Wayfair allegedly “missed its quarterly financial projection by .002% one quarter, several individuals who say they consequently lost money in the stock market” sued Wayfair and three senior officers to recover these losses. Judge Woodlock found that the “Plaintiffs have not adequately alleged material misstatements of fact, demonstrated actionable scienter, or shown loss causation.”
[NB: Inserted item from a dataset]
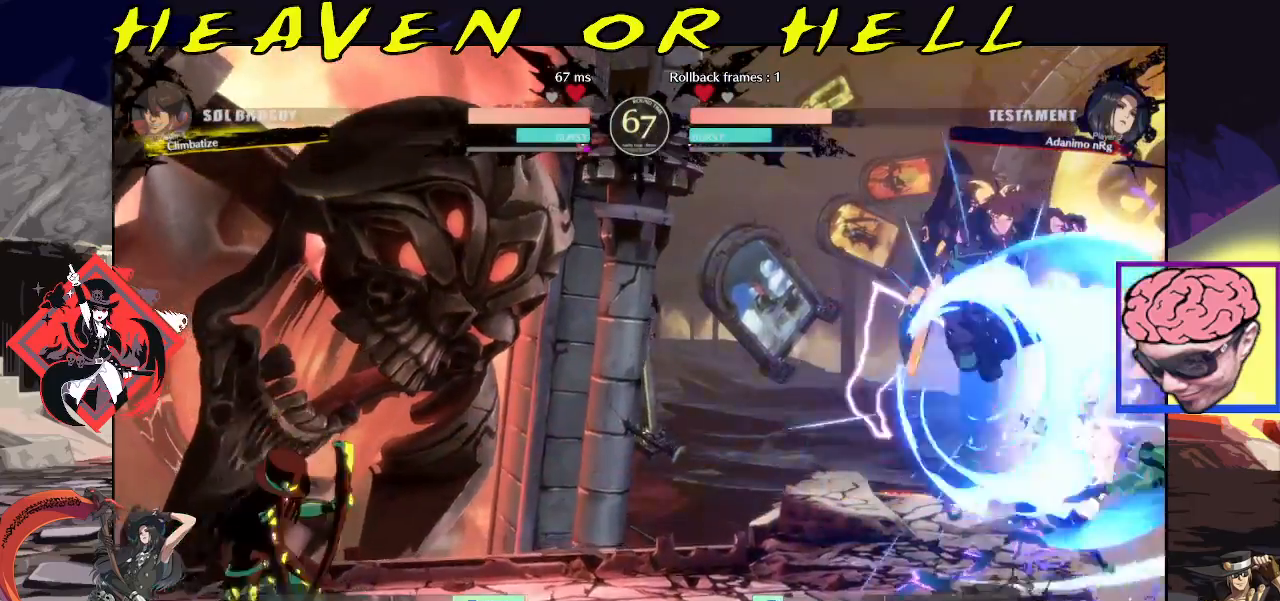
{"buttons": ["TRIANGLE"], "left_stick": "center", "events": []}
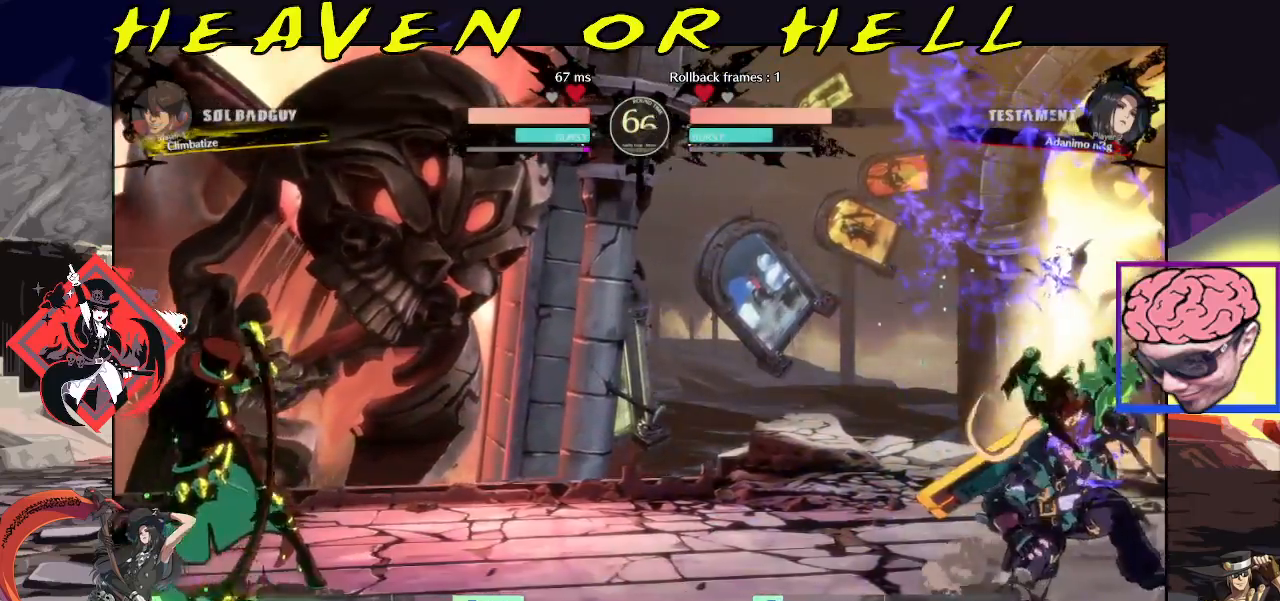
{"buttons": [], "left_stick": "up", "events": [[283, "TRIANGLE", "up"], [400, "left_stick", "up"]]}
The retailer allegedly experienced worse advertising-revenue leverage during the class period, which the plaintiffs asserted that the defendants knew about, but concealed from investors and made false statement to the public about Wayfair’s finances. The plaintiffs alleged four material omissions and twelve misstatements; for example, statements that show defendants’ confidence in Wayfair’s performance. The court noted that these are general immaterial statements and are not actionable. The plaintiffs claimed that the defendants make forward-looking projections and forecasts for Wayfair, but the court held that these “are covered by the safe-harbor provision of the Private Securities Litigation Reform Act.”
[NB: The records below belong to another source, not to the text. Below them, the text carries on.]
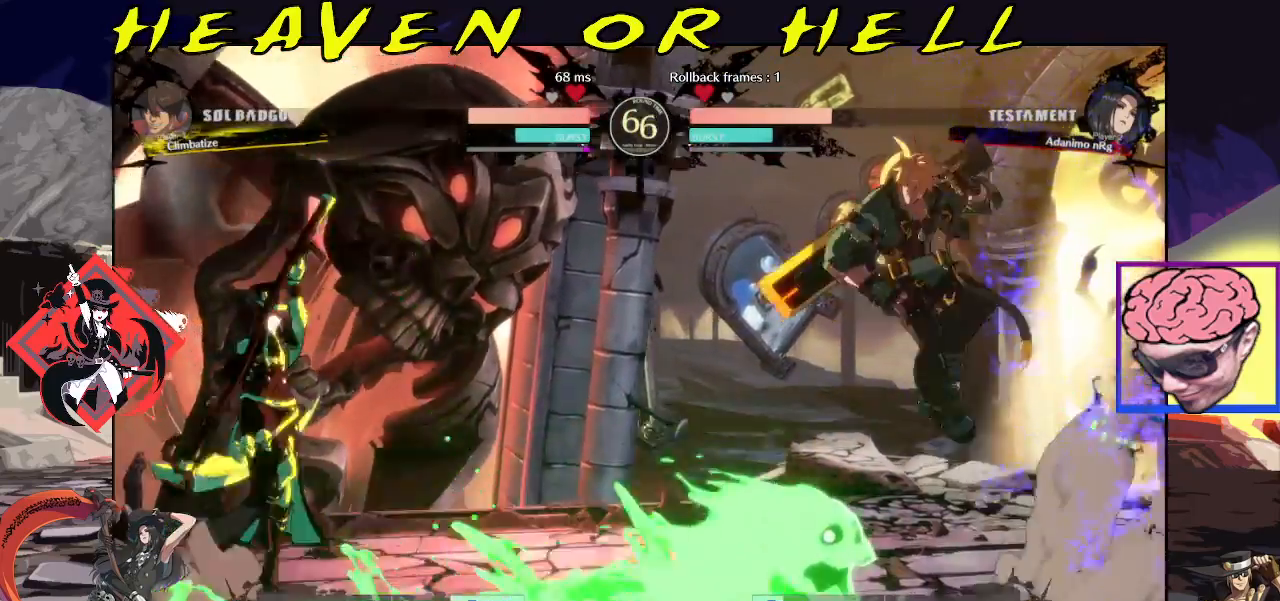
{"buttons": ["CROSS"], "left_stick": "center", "events": [[17, "TRIANGLE", "down"], [267, "TRIANGLE", "up"], [300, "left_stick", "center"], [350, "left_stick", "down"], [450, "left_stick", "left"], [483, "CROSS", "down"], [500, "left_stick", "center"]]}
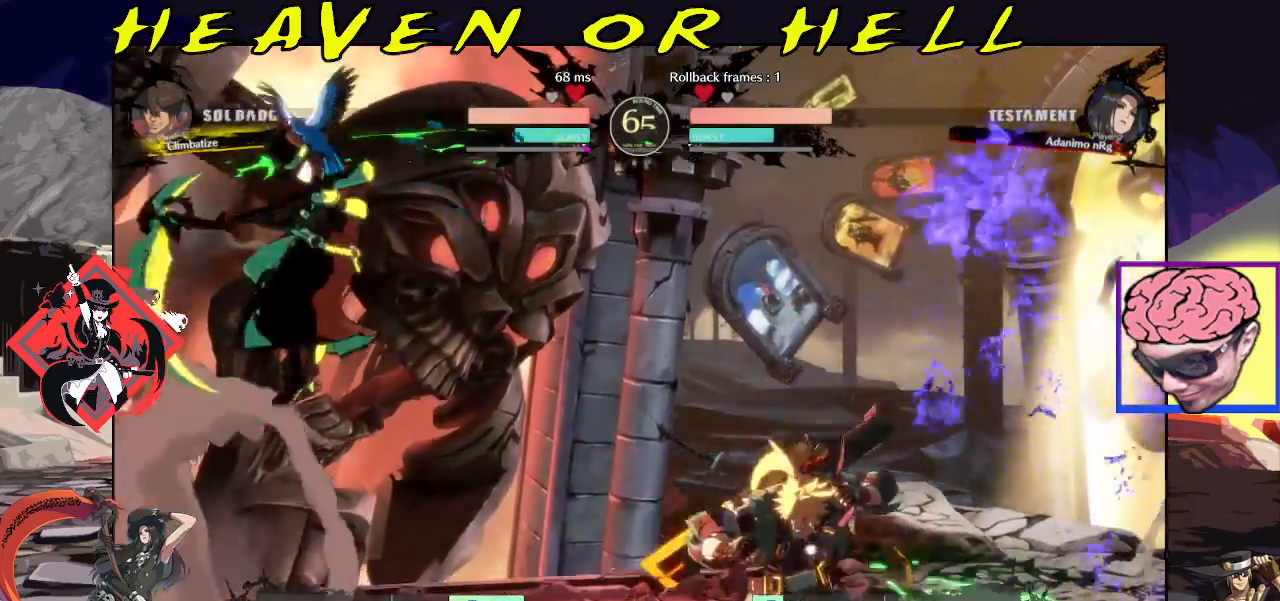
{"buttons": [], "left_stick": "down-right", "events": [[33, "CROSS", "up"], [67, "CROSS", "down"], [150, "CROSS", "up"], [483, "left_stick", "down-right"]]}
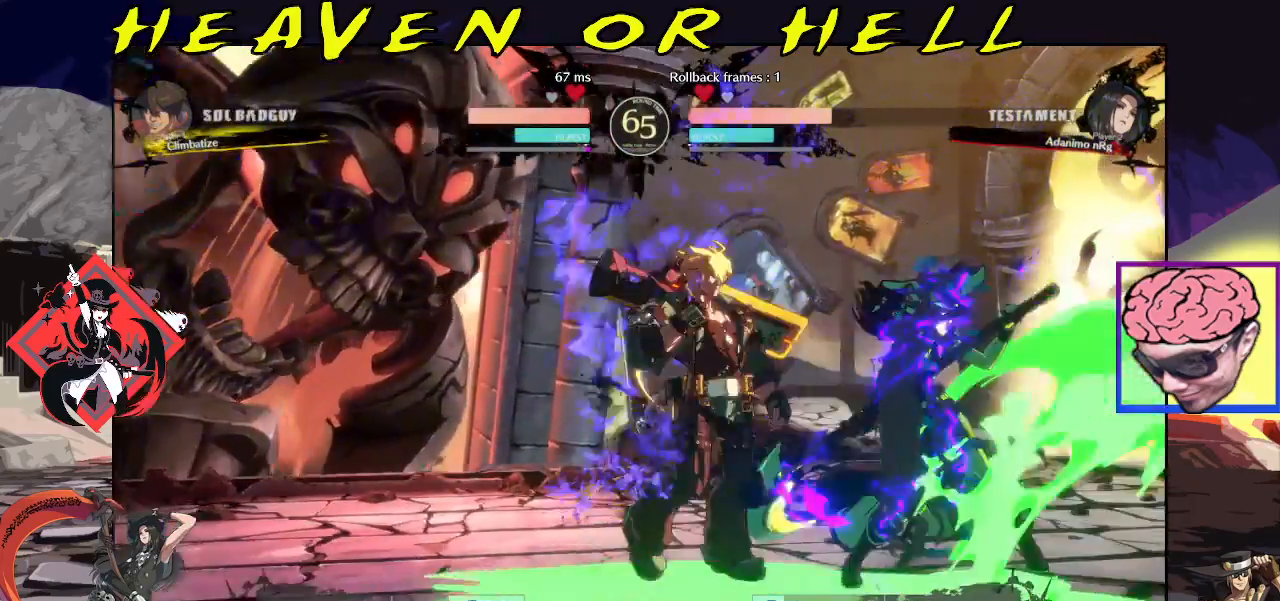
{"buttons": [], "left_stick": "down-right", "events": [[17, "CROSS", "down"], [50, "CROSS", "up"], [100, "CROSS", "down"], [167, "CROSS", "up"]]}
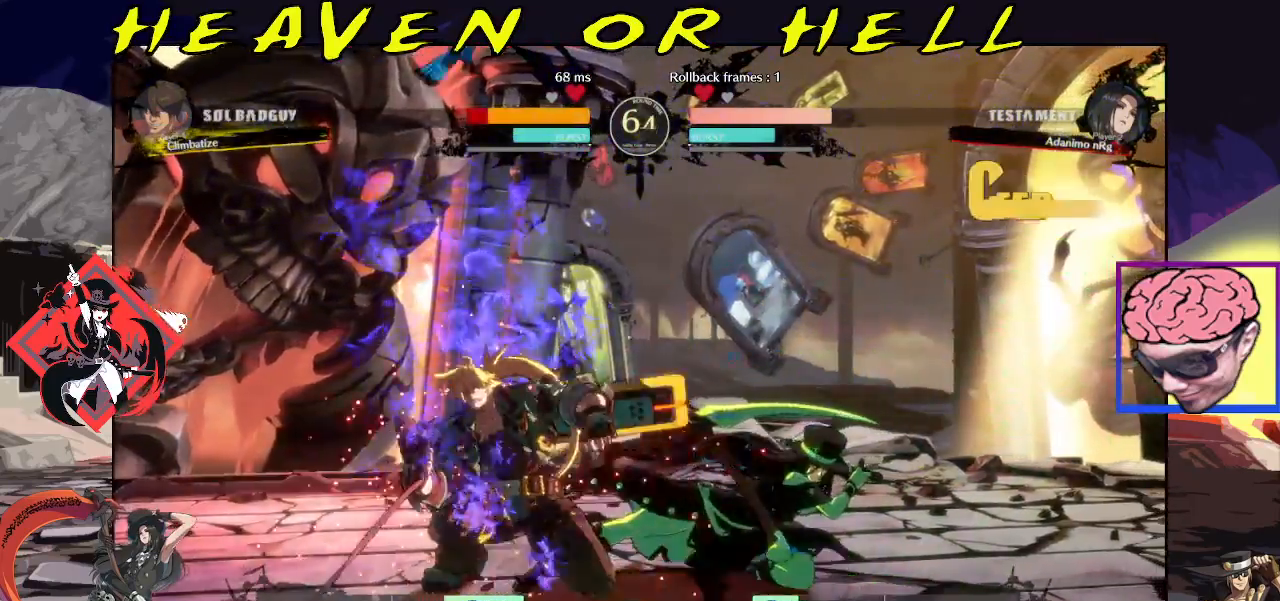
{"buttons": [], "left_stick": "center"}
The court also determined that the plaintiffs have not alleged facts that give rise to a strong inference of scienter. A strong inference of scienter “must be more than merely plausible or reasonable – it must be cogent and at least as compelling as any opposing inference of nonfraudulent intent.” The court accepted that the individual defendants were familiar with Wayfair’s financial condition, given their positions in the company, however, the court noted that this does not mean that they failed to disclose information to the public. The court said the plaintiffs essentially allege that “because Defendants said that they paid close attention to their financial position and their financial position ended up being different than Defendants said it was, Defendants must have been lying.” The court found that this argument is an incorrect interpretation of securities fraud law and “presents precisely the kind of pleading the Private Securities Litigation Reform Act was designed to prevent.”
Finally, the plaintiffs argued that the sale of the defendants’ stock was “suspiciously timed.” The court disagreed and stated that Form 4 shows that two of the defendants retained 98 percent of their stock and the third defendant increased his stake in Wayfair by 22 percent, thus the court finds this inadequate evidence of scienter.
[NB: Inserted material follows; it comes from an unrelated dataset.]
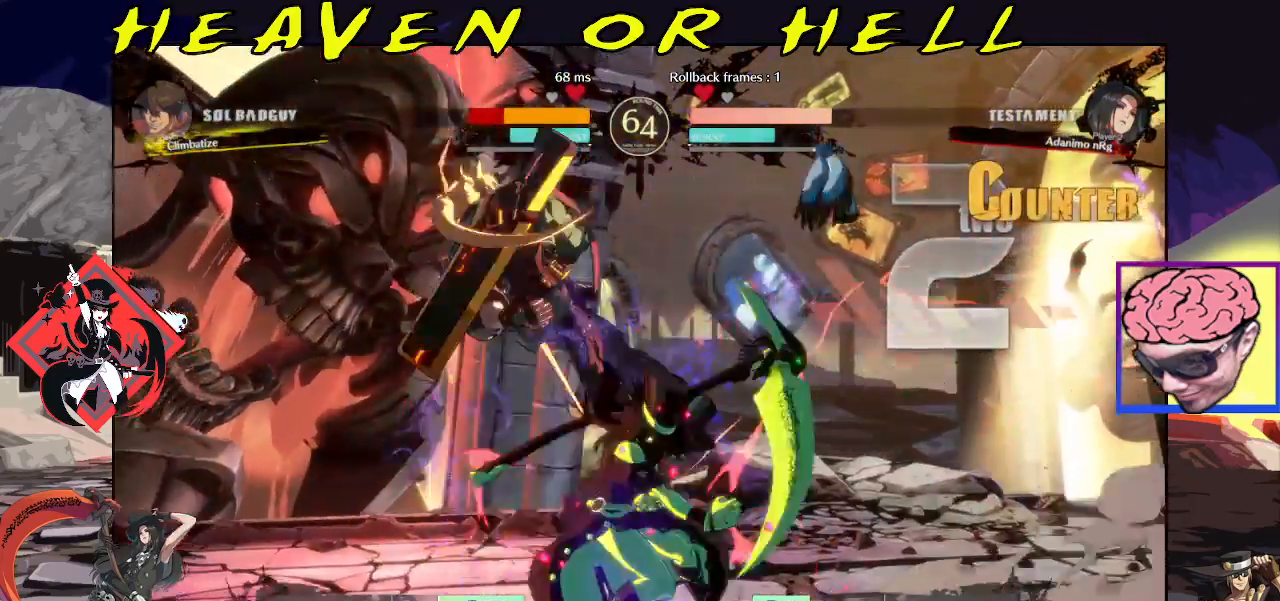
{"buttons": [], "left_stick": "center", "events": [[33, "left_stick", "down"], [100, "R1", "down"], [217, "R1", "up"], [217, "left_stick", "center"]]}
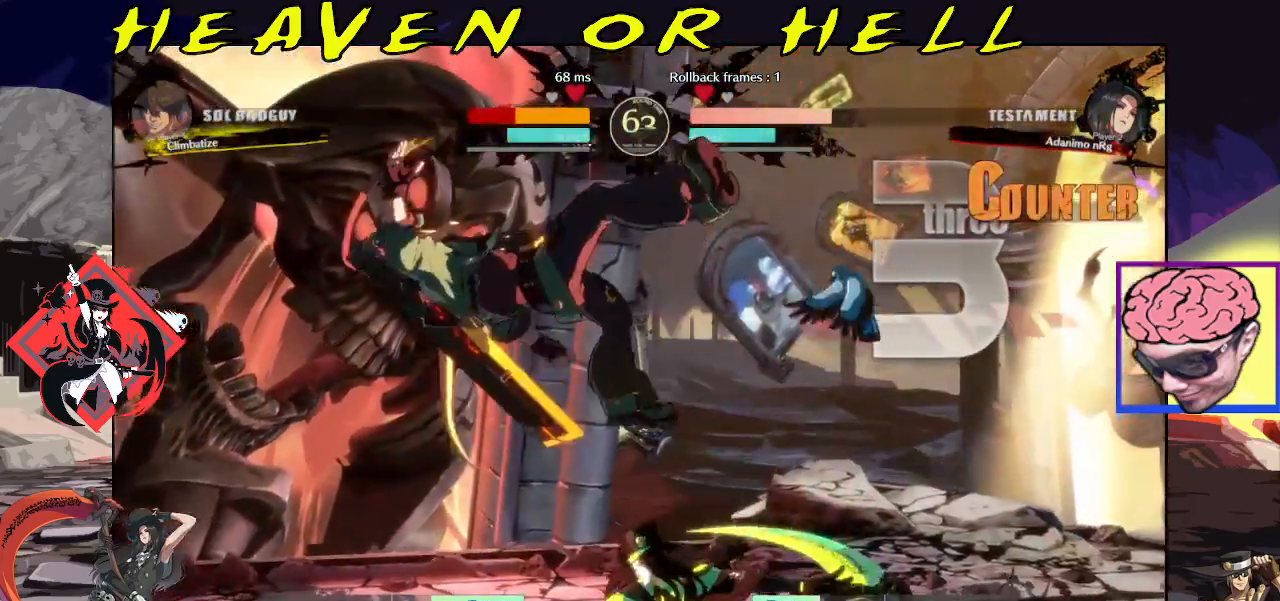
{"buttons": [], "left_stick": "left", "events": [[200, "left_stick", "left"]]}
The plaintiffs use the fall of Wayfair’s stock the day of and the day after the company issued a press release about its negative advertising leverage to illustrate loss causation, however, the court states that the press release was not a “corrective disclosure” because the plaintiffs did not adequately plead scienter and there is not sufficiently alleged “concealed” or “obscured” allegations. The court stated that while the plaintiffs adequately allege that their losses were connected to the press release, they did not adequately allege that the press release was connected to a prior false or misleading statement of the defendants. Thus, they have not adequately pleaded loss causation.
Wayfair is represented by Goodwin Procter LLP. The plaintiffs are represented by Hutchings Barsmian Mandelcorn, LLP; and Robbins Geller Rudman & Dowd LLP.